2.4. Confocal microscopy studies
Coronal frozen sections (14 μm) at the level of hippocampus and cortex were air-dried, fixed with cold acetone, blocked with 5% normal goat serum, and reacted overnight at 4°C with antibodies to BACE1 (1:250), RAGE (1:250), IDE (anti-mouse, 1:250, Signet laboratories), LRP-1 (1:500), or 6E10 (1:250, Signet laboratories Inc., Dedham, MA). According to the manufacturer, the region of the Aβ peptide where the 6E10 epitope resides is completely homologous between human and rabbit.
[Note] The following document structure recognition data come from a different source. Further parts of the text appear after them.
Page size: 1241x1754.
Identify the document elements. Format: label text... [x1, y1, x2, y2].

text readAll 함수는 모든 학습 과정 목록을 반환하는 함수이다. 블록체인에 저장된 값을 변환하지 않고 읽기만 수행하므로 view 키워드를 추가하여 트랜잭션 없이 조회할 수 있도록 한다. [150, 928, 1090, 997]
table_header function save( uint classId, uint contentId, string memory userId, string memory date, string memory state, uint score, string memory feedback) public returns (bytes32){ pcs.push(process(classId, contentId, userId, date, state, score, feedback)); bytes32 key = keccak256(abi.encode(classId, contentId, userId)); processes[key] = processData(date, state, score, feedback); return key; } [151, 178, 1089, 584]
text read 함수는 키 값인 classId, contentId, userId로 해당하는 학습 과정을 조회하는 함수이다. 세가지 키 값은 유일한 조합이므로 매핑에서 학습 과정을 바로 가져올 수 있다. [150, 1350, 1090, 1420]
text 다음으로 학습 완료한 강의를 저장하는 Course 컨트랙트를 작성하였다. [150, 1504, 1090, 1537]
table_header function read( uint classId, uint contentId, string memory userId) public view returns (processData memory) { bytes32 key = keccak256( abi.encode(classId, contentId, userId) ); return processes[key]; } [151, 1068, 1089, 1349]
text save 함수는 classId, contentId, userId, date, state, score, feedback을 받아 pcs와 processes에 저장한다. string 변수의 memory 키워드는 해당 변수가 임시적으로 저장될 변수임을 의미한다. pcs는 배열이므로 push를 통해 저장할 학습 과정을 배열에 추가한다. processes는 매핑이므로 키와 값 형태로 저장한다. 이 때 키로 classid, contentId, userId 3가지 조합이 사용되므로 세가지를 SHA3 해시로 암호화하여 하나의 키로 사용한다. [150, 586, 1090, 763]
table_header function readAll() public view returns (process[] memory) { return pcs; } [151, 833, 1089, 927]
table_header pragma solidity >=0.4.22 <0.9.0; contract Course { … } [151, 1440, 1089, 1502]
Sections were then washed and incubated with secondary antibodies conjugated to Alexa fluor-488 (Molecular Probes, Inc., Eugene, OR) for one hour at room temperature in the dark and washed with PBS. The sections were then incubated in autofluorescence eliminator reagent (Chemicon International, Temecula, CA) for 5 minutes, washed with 70% ethanol, and mounted with vectasheild containing DAPI (Vector laboratories, Inc., Burlingame, CA). The sections were visualized with a Zeiss LSM 510 META confocal system coupled to a Zeiss Axiophot 200 inverted epifluorescence microscope. Imaging was performed with a 63X oil immersion objective. The dimensions of all images displayed on the monitor were 1024 × 1024 pixels. For single scanning detection of the fluorescence of Alexa-fluor(R) 488, a 488 nm Argon laser with wavelength filter, a 488/543 HFT and 545 NFT primary dichroic beam splitter, and a 505–530 nm band pass filter were used. The typical laser power at the sample was around 10% transmission. The DAPI cube was used for both viewing and taking images of the nucleus. The emission was a LP 420, which was combined with the mercury bulb to take the images.
2.5. Statistical Analysis
Quantitative data are presented as mean values ± SEM. The significance of differences between the control and cholesterol-fed group was assessed using the Student’s t test, with p < 0.05 considered statistically significant. Statistical analysis was performed with GraphPad Prism software 4.01.